Oil futures steadied on Tuesday on signs that Opec plans to maintain production cuts despite pressure from US President Donald Trump, whose comment criticizing rising crude prices sent the market into a tailspin a day earlier.
Prices fell more than 3.5 percent on Monday, their biggest daily percentage slump this year, after Trump said he wanted the Organization of the Petroleum Exporting Countries to ease its efforts to boost oil prices.
An OPEC source told Reuters on Tuesday OPEC would stick to its agreement to tighten crude supplies regardless of Trump's recent tweet.
Brent crude futures, the global benchmark, rose 67 cents to $65.43, or 1 percent, by 12:22 p.m. EST (1722 GMT). US West Texas Intermediate crude futures were up 36 cents to $55.84.
"The market has started to realize that Donald Trump can't tweet more oil out of the ground, or out of OPEC," said Phil Flynn, analyst at Price Futures Group in Chicago.
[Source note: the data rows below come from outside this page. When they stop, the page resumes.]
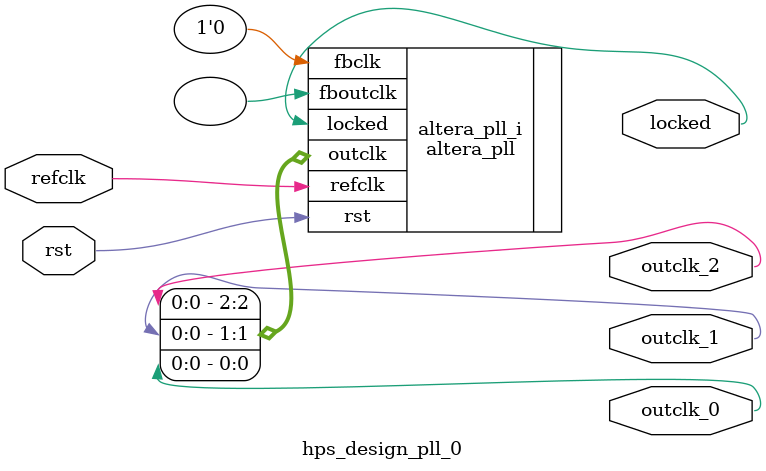
<source format=v>
`timescale 1ns/10ps
module  hps_design_pll_0(

	// interface 'refclk'
	input wire refclk,

	// interface 'reset'
	input wire rst,

	// interface 'outclk0'
	output wire outclk_0,

	// interface 'outclk1'
	output wire outclk_1,

	// interface 'outclk2'
	output wire outclk_2,

	// interface 'locked'
	output wire locked
);

	altera_pll #(
		.fractional_vco_multiplier("false"),
		.reference_clock_frequency("50.0 MHz"),
		.operation_mode("normal"),
		.number_of_clocks(3),
		.output_clock_frequency0("50.000000 MHz"),
		.phase_shift0("0 ps"),
		.duty_cycle0(50),
		.output_clock_frequency1("100.000000 MHz"),
		.phase_shift1("0 ps"),
		.duty_cycle1(50),
		.output_clock_frequency2("100.000000 MHz"),
		.phase_shift2("-3750 ps"),
		.duty_cycle2(50),
		.output_clock_frequency3("0 MHz"),
		.phase_shift3("0 ps"),
		.duty_cycle3(50),
		.output_clock_frequency4("0 MHz"),
		.phase_shift4("0 ps"),
		.duty_cycle4(50),
		.output_clock_frequency5("0 MHz"),
		.phase_shift5("0 ps"),
		.duty_cycle5(50),
		.output_clock_frequency6("0 MHz"),
		.phase_shift6("0 ps"),
		.duty_cycle6(50),
		.output_clock_frequency7("0 MHz"),
		.phase_shift7("0 ps"),
		.duty_cycle7(50),
		.output_clock_frequency8("0 MHz"),
		.phase_shift8("0 ps"),
		.duty_cycle8(50),
		.output_clock_frequency9("0 MHz"),
		.phase_shift9("0 ps"),
		.duty_cycle9(50),
		.output_clock_frequency10("0 MHz"),
		.phase_shift10("0 ps"),
		.duty_cycle10(50),
		.output_clock_frequency11("0 MHz"),
		.phase_shift11("0 ps"),
		.duty_cycle11(50),
		.output_clock_frequency12("0 MHz"),
		.phase_shift12("0 ps"),
		.duty_cycle12(50),
		.output_clock_frequency13("0 MHz"),
		.phase_shift13("0 ps"),
		.duty_cycle13(50),
		.output_clock_frequency14("0 MHz"),
		.phase_shift14("0 ps"),
		.duty_cycle14(50),
		.output_clock_frequency15("0 MHz"),
		.phase_shift15("0 ps"),
		.duty_cycle15(50),
		.output_clock_frequency16("0 MHz"),
		.phase_shift16("0 ps"),
		.duty_cycle16(50),
		.output_clock_frequency17("0 MHz"),
		.phase_shift17("0 ps"),
		.duty_cycle17(50),
		.pll_type("General"),
		.pll_subtype("General")
	) altera_pll_i (
		.rst	(rst),
		.outclk	({outclk_2, outclk_1, outclk_0}),
		.locked	(locked),
		.fboutclk	( ),
		.fbclk	(1'b0),
		.refclk	(refclk)
	);
endmodule


</source>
"OPEC really wants to get the supplies ... back in line," Flynn said.
Oil prices have risen about 20 percent since the start of the year largely on an agreement by OPEC and non-member producers, including Russia, to reduce production.
The OPEC source said the cartel, along with non-member producers, would continue its supply-cut agreement to balance the market until they see inventories fall to their five-year average. "There is no doubt we will continue with our reduction as planned," the OPEC source said.
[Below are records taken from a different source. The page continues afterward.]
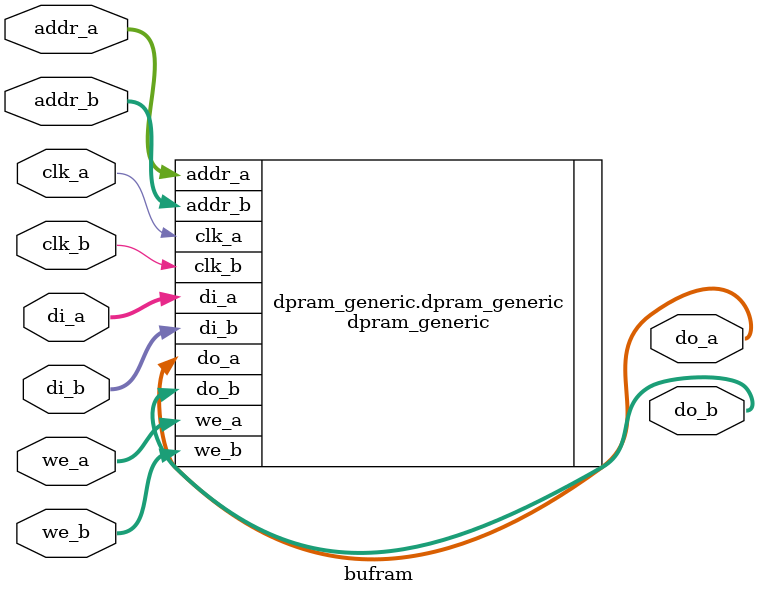
<source format=v>
/*
 * Copyright (c) 2011, Stefan Kristiansson <stefan.kristiansson@saunalahti.fi>
 * All rights reserved.
 *
 * Redistribution and use in source and non-source forms, with or without
 * modification, are permitted provided that the following conditions are met:
 *     * Redistributions of source code must retain the above copyright
 *       notice, this list of conditions and the following disclaimer.
 *     * Redistributions in non-source form must reproduce the above copyright
 *       notice, this list of conditions and the following disclaimer in the
 *       documentation and/or other materials provided with the distribution.
 *
 * THIS WORK IS PROVIDED BY THE COPYRIGHT HOLDERS AND CONTRIBUTORS "AS IS"
 * AND ANY EXPRESS OR IMPLIED WARRANTIES, INCLUDING, BUT NOT LIMITED TO,
 * THE IMPLIED WARRANTIES OF MERCHANTABILITY AND FITNESS FOR A PARTICULAR
 * PURPOSE ARE DISCLAIMED. IN NO EVENT SHALL THE COPYRIGHT HOLDER OR
 * CONTRIBUTORS BE LIABLE FOR ANY DIRECT, INDIRECT, INCIDENTAL, SPECIAL,
 * EXEMPLARY, OR CONSEQUENTIAL DAMAGES (INCLUDING, BUT NOT LIMITED TO,
 * PROCUREMENT OF SUBSTITUTE GOODS OR SERVICES;
 * LOSS OF USE, DATA, OR PROFITS; OR BUSINESS INTERRUPTION) HOWEVER CAUSED AND
 * ON ANY THEORY OF LIABILITY, WHETHER IN CONTRACT, STRICT LIABILITY, OR TORT
 * (INCLUDING NEGLIGENCE OR OTHERWISE) ARISING IN ANY WAY OUT OF THE USE OF THIS
 * WORK, EVEN IF ADVISED OF THE POSSIBILITY OF SUCH DAMAGE.
 */

module bufram #(
	parameter TECHNOLOGY = "GENERIC",
	parameter ADDR_WIDTH = 3
)
(
	input			clk_a,
	input  [ADDR_WIDTH-1:0]	addr_a,
	input  [3:0]		we_a,
	input  [31:0]		di_a,
	output [31:0]		do_a,

	input			clk_b,
	input  [ADDR_WIDTH-1:0]	addr_b,
	input  [3:0]		we_b,
	input  [31:0]		di_b,
	output [31:0]		do_b
);
generate
if (TECHNOLOGY == "GENERIC") begin : dpram_generic
dpram_generic #(
	.ADDR_WIDTH(ADDR_WIDTH)
) dpram_generic (
	.clk_a		(clk_a),
	.addr_a		(addr_a),
	.we_a		(we_a),
	.di_a		(di_a),
	.do_a		(do_a),

	.clk_b		(clk_b),
	.addr_b		(addr_b),
	.we_b		(we_b),
	.di_b		(di_b),
	.do_b		(do_b)
);
end else if (TECHNOLOGY == "ALTERA") begin : dpram_altera
dpram_altera #(
	.ADDR_WIDTH(ADDR_WIDTH)
) dpram_altera (
	.clk_a		(clk_a),
	.addr_a		(addr_a),
	.we_a		(we_a),
	.di_a		(di_a),
	.do_a		(do_a),

	.clk_b		(clk_b),
	.addr_b		(addr_b),
	.we_b		(we_b),
	.di_b		(di_b),
	.do_b		(do_b)
);
end
endgenerate
endmodule

</source>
OPEC+ agreed in December to cut supply by 1.2 million barrels per day from Jan. 1 for six months.
Growing optimism that the United States and China would secure a trade deal before by a March 1 deadline also boosted prices. Trump on Monday said he may soon sign an agreement with Chinese President Xi Jinping to end a months-long trade war between the two countries. Libya's internationally recognized government agreed with the state oil company to reopen the country's largest oilfield, El Sharara, according to a statement on Tuesday, weighing on prices.
Investors are also looking ahead to weekly figures on US crude inventories. US crude stocks are expected to rise by 3.6 million barrels in weekly inventory reports. The first such report is due at 4:30 p.m. EST (2130 GMT) from the American Petroleum Institute.